Sur certains points, le discours du pape François a même presque une tonalité "anti-occidentale", ce qui s'explique assez bien à cause du sentiment d'agacement, voire de colère, qui prend de l'ampleur dans les pays du tiers-monde et les pays en voie de développement, compte tenu des privilèges de l'Occident et de leur domination politique. Le pape trouve là une occasion de gommer l'image "d'Eglise des nantis et des patrons", qui colle à l'Eglise catholique depuis le XIXe siècle et les pamphlets prolétariens, dont les dommages en termes de propagande ont sans doute été considérables, et au moins comparables à l'affront de la Réforme protestante.

En définitive, ce ne serait pas un paradoxe si grand de constater que la mondialisation se présente du point de vue de Rome comme une aubaine, c'est-à-dire comme le moyen de s'exprimer pleinement "urbi & orbi" (ce qui n'est pas encore le cas aujourd'hui, compte tenu de la puissance des médias occidentaux).

Il n'en reste pas moins vrai que toute propagande se heurte à la défense expresse du Sauveur d'utiliser son message pour la défense d'une cause terrestre quelconque, que celle-ci soit nationale, prolétarienne, élitiste, économique, humanitaire. Le plan social, dans l'apocalypse, se confond avec l'enfer. 

Commentaires

  • Avec le recul, je me demande si au final Benoît XVI n'a pas été un ultime sursaut, un ultime spasme du complexe vaticaneux afin d'essayer de revenir vers la foi. Tentative échouée...

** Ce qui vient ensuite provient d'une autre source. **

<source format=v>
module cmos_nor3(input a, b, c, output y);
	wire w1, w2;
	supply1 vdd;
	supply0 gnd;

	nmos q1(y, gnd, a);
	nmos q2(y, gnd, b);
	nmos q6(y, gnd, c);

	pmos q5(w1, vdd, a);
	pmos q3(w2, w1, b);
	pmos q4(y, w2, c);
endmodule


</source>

    Médiatiquement parlant, Benoît XVI ne collait pas, il n'a pas la bonne image (étant plutôt un chrétien conservateur d'après mes souvenirs) par contre François 1er (à travers ses discours aussi retentissants médiatiquement que vides du point de vue chrétien) ou encore Macron pour prendre un autre exemple (bisexuel, infantile, à des envolées lyriques parfois incontrôlées, mégalomane, et j'en passe...) collent parfaitement comme image médiatique, car ils ont les qualités/discours que la société de mort veut promouvoir.

  • Opposer Benoît XVI à François, c'est comme opposer une éminence grise à un politicien sur le devant de la scène.
    Tous deux ont prouvé qu'ils sont des prélats "démocrates-chrétiens", c'est-à-dire obsédés par des questions politiques et sociales.
    Ce qui les différencie, c'est le public auquel s'adressent leurs discours politiques et sociaux : J. Ratzinger s'adressait à un public européen, tandis que Bergoglio a choisi de parler aux peuples américains et africain.

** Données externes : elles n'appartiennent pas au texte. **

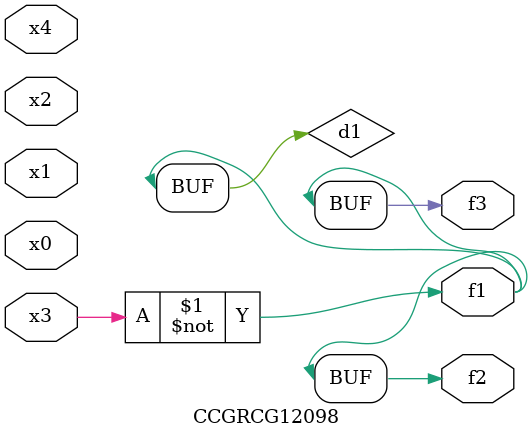
<source format=v>
module CCGRCG12098(
	input x0, x1, x2, x3, x4,
	output f1, f2, f3
);

	wire d1, d2;

	xnor (d1, x3);
	not (d2, x1);
	assign f1 = d1;
	assign f2 = d1;
	assign f3 = d1;
endmodule

</source>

  • Oui d'accord mais, ce que je cherchait à dire c'est que Benoît XVI était plutôt conservateur, dans le sens ou il freinait l'évolution (ou plutôt décomposition) de l'église alors que François 1er au contraire l’accélère.

  • J. Ratzinger n'était pas "conservateur" dans la mesure où ses références philosophiques ou intellectuelles ne l'étaient pas.

    - C'est une erreur de croire l'Eglise romaine "conservatrice" ou rigide : ce qui la caractérise, c'est son absence de colonne vertébrale - c'est sa faculté d'adaptation qui lui a permis de traverser les mille ans qui nous séparent du moyen-âge, assortie d'une discipline rigoureuse, quasi-militaire.

    - L'idée que l'Eglise romaine est une Eglise en voie de décomposition est une idée européenne, localisable, car l'Europe est en voie de décomposition à bien des égards, de vieillissement ; et c'est ce qui était incohérent dans la stratégie de Benoît XVI, tandis que le nouveau pape a disposé la nef et la voile dans le sens du vent. C'est là ce qui est caractéristique dans l'histoire de l'Eglise romaine, contrairement à beaucoup d'institutions religieuses : sa capacité à changer de cap.